§ Bloc de texte:
Mais elle relève ici d'une solidarité envers des populations
et non d'un engagement commun avec ces populations. Quant au concept
de partenariat, il n'a permis de résoudre cette difficulté
que partiellement : s'il met en avant la réciprocité,
c'est seulement dans le cadre d'actions qui mettent en relation, de
façon binaire, du local avec du local.
C'est pourquoi la solidarité internationale est perçue,
non pas comme une dimension potentielle de chaque lutte mais comme une
pratique spécifique de la solidarité. En tant que telle,
elle a du mal à se dégager de l'humanitaire et de l'urgence.
Tout se passe comme s'il fallait choisir entre cette solidarité
dotée aux yeux de certains d'une plus grande dignité et
la solidarité locale. Certes, de nombreuses organisations humanitaires
mènent à la fois des actions locales et internationales.
Il n'en demeure pas moins que le local et l'international sont compartimentés.
Par ailleurs, ce fait même nous interroge. L'humanitaire est-il
le seul mode de solidarité internationale ?

§ Données fournies:
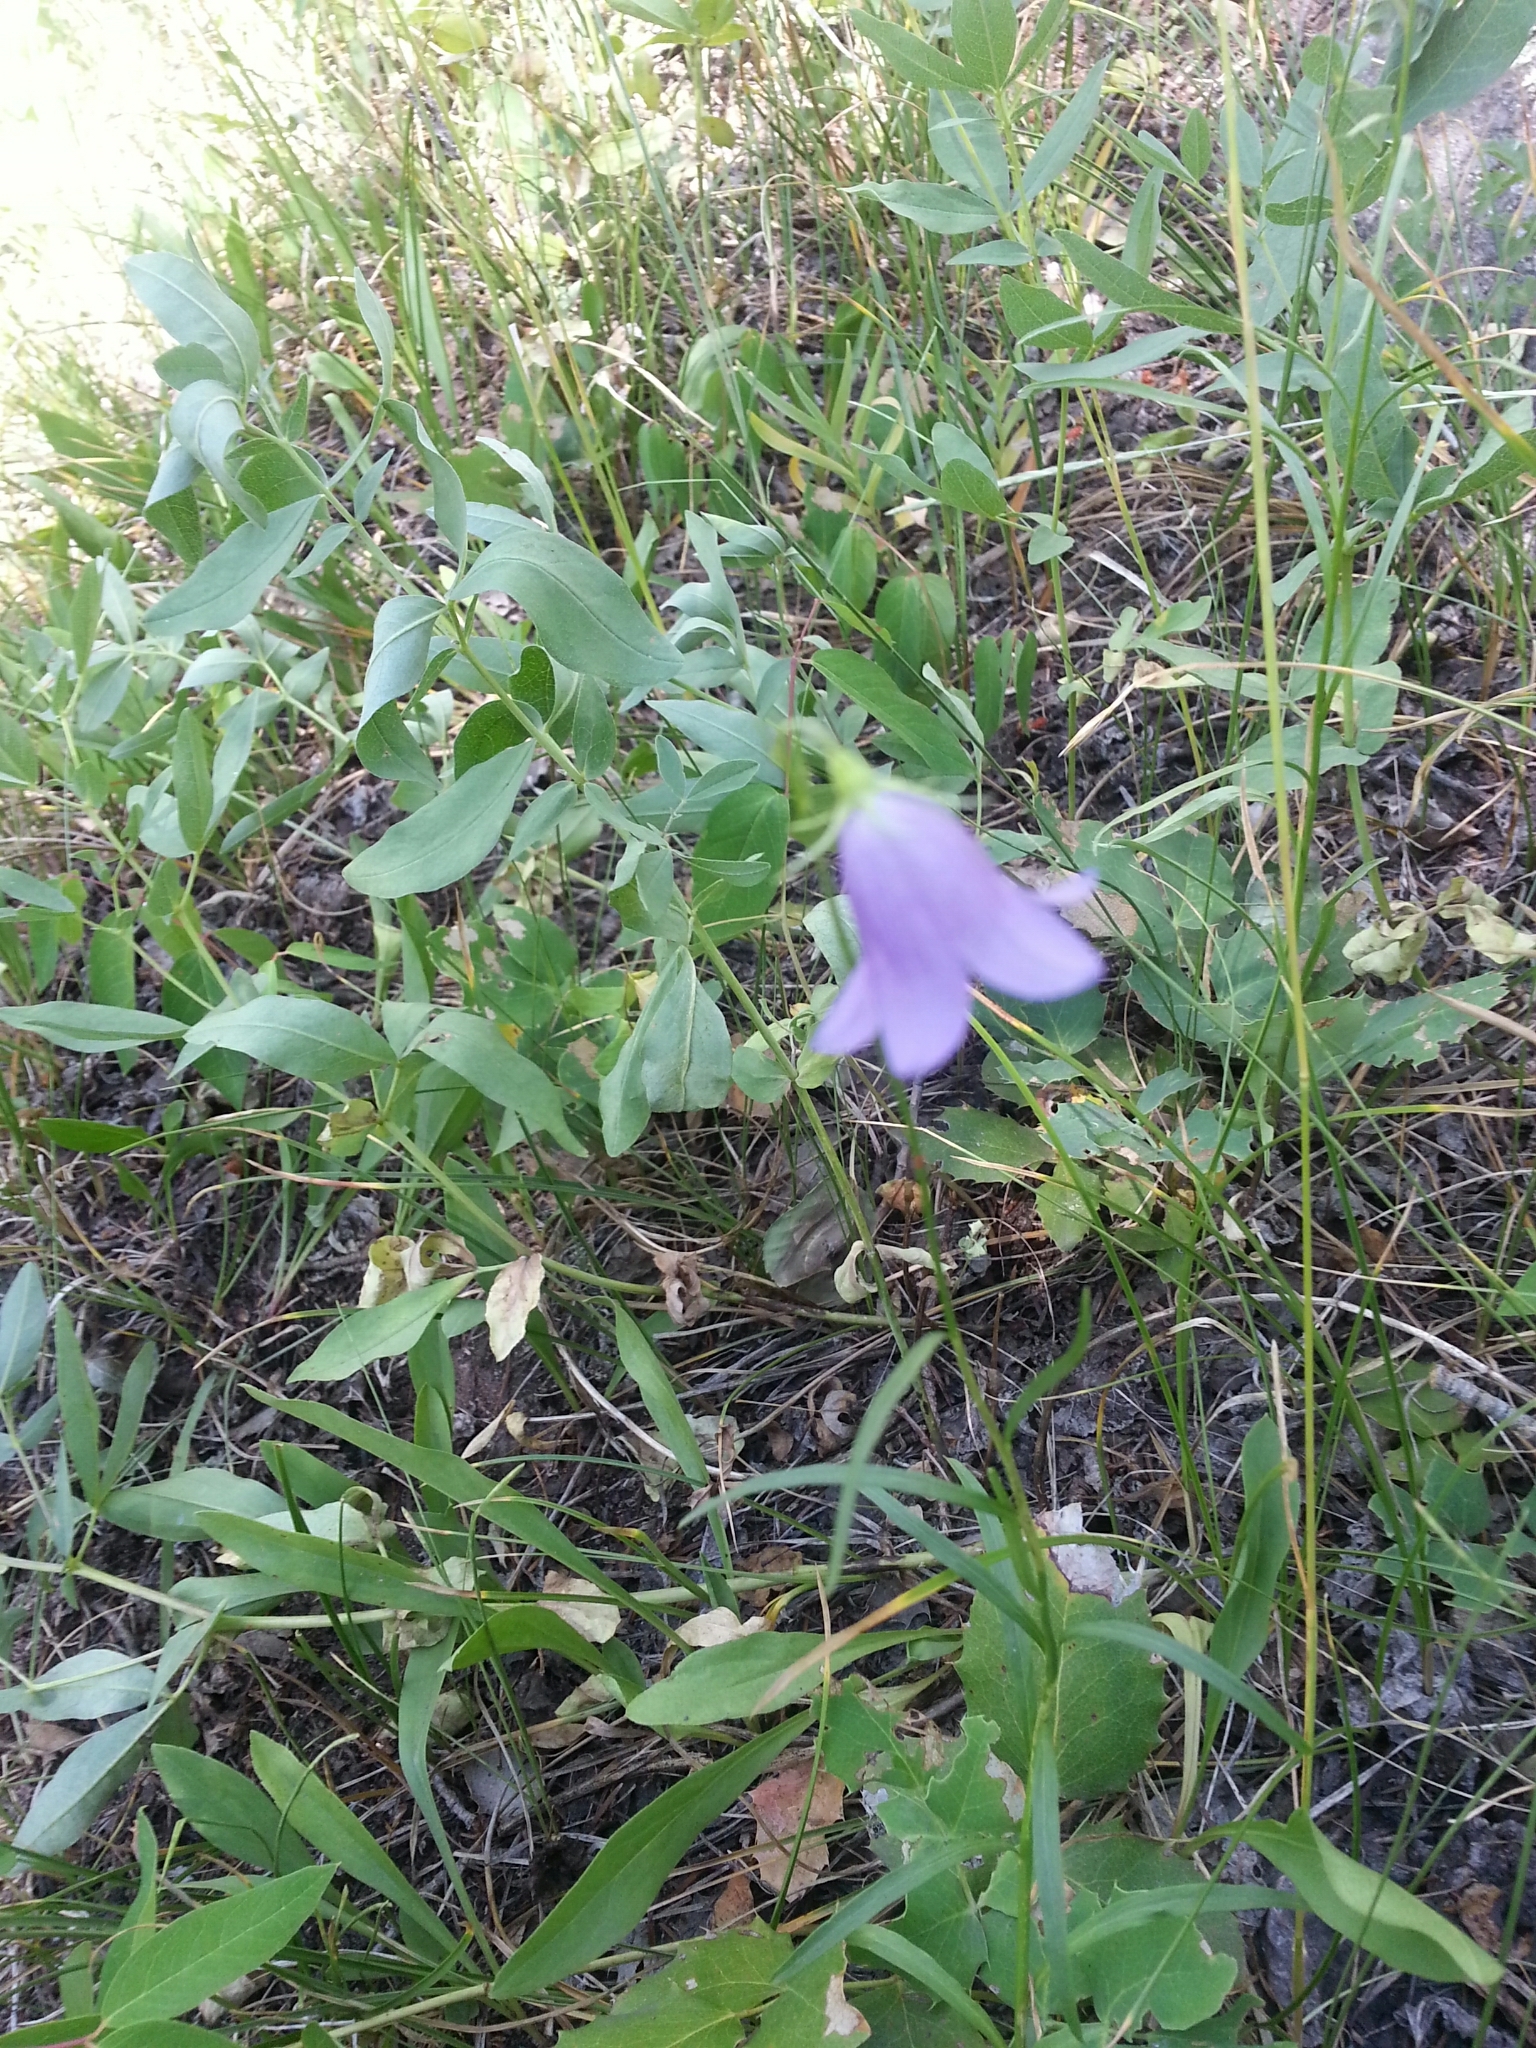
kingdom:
...
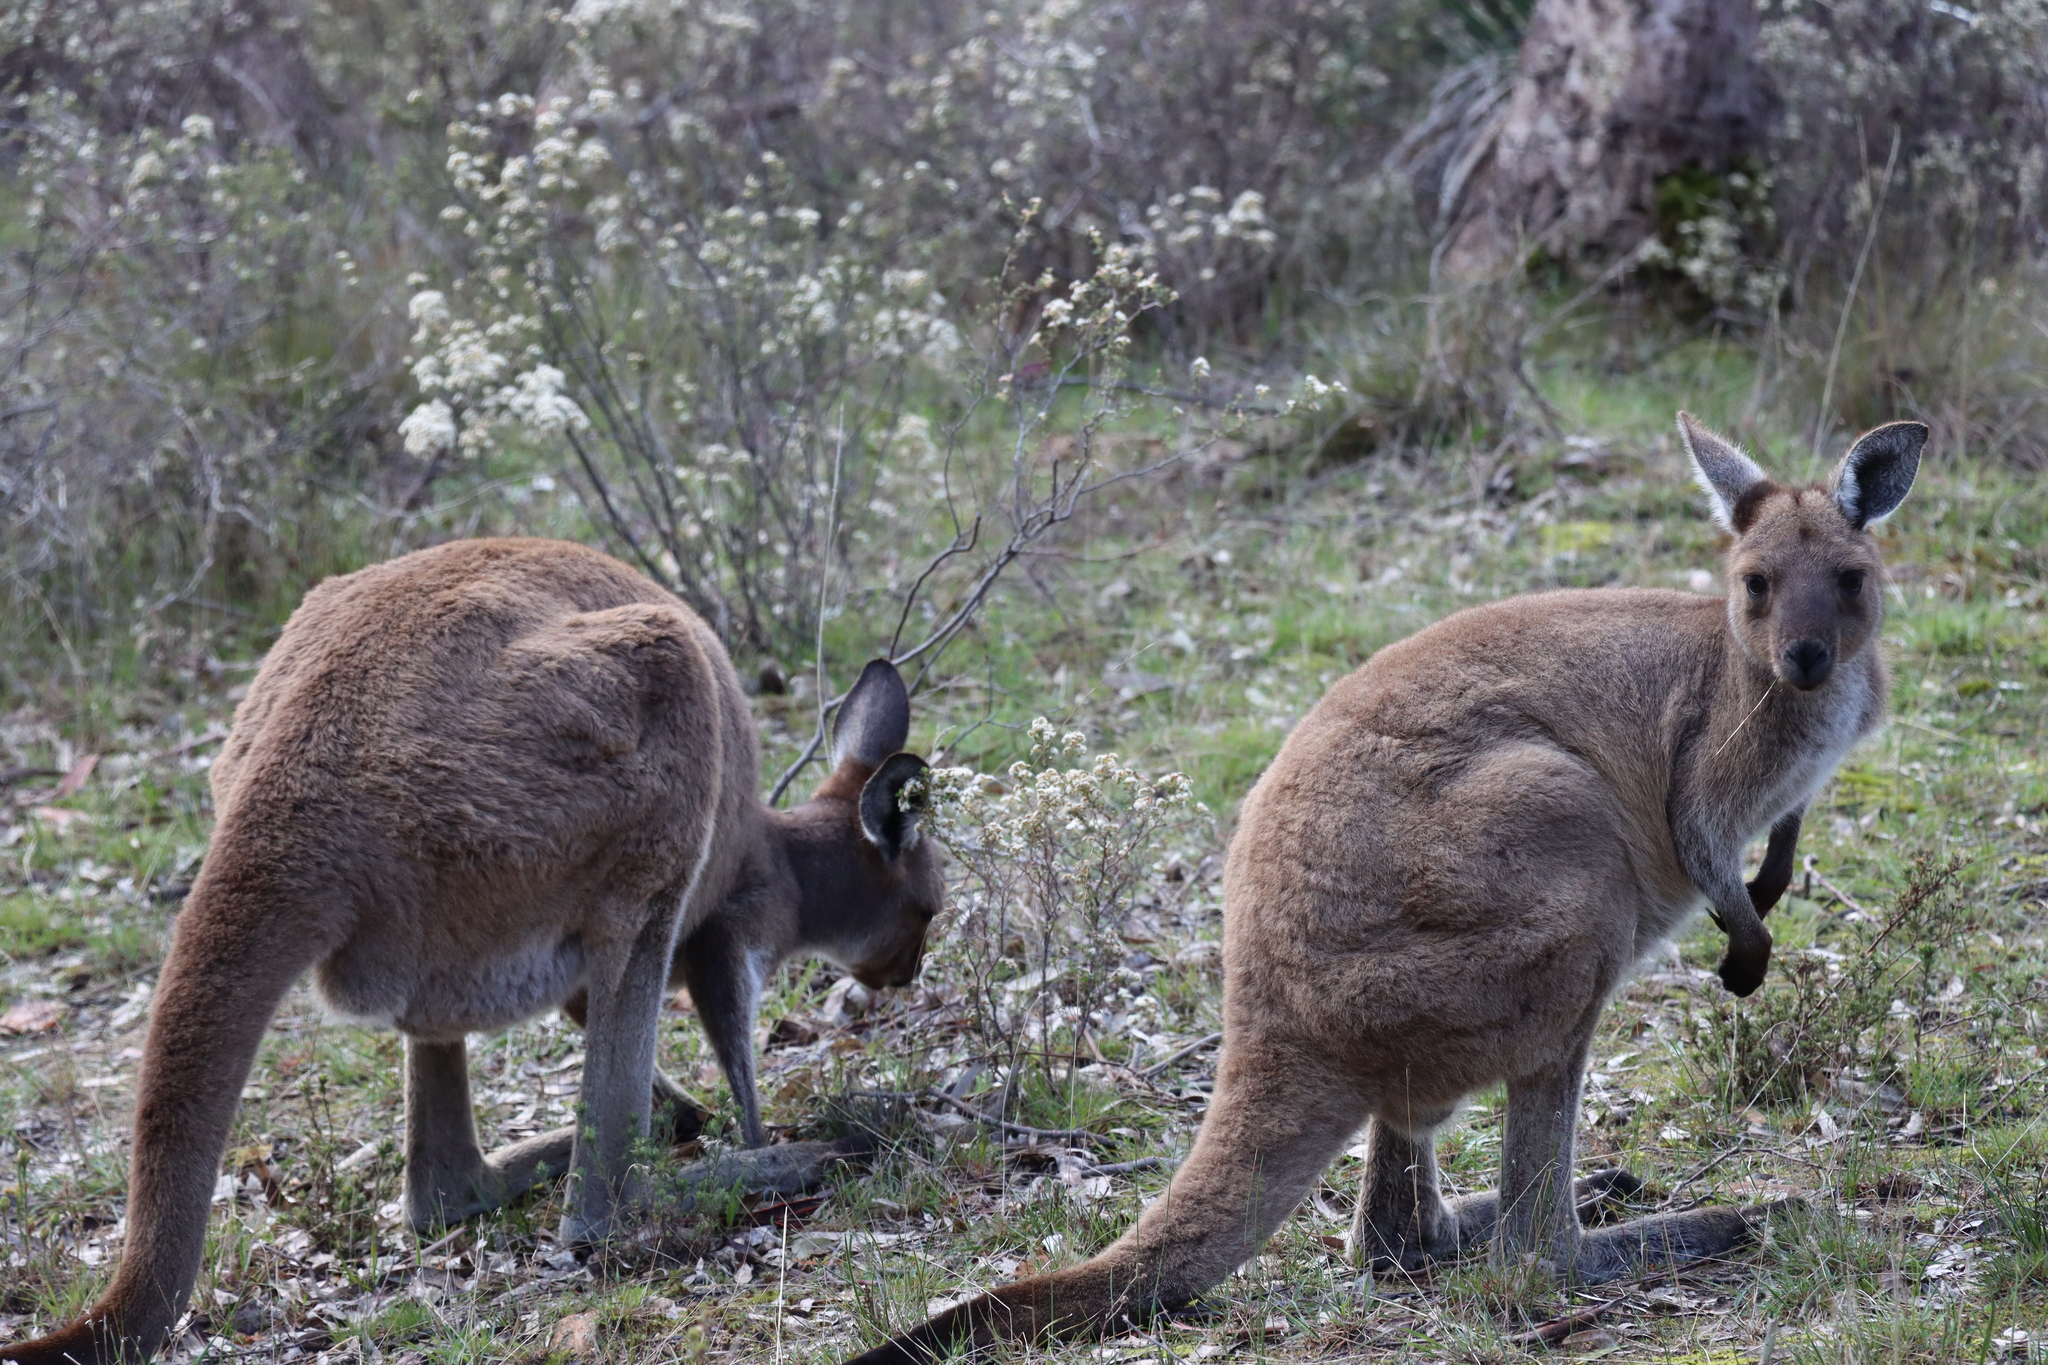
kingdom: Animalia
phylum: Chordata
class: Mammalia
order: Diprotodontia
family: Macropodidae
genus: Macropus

§ Objectif: D'après le bloc de texte, de quoi la solidarité internationale peine-t-elle à se dégager ?

§ Solution rédigée: De l'humanitaire et de l'urgence.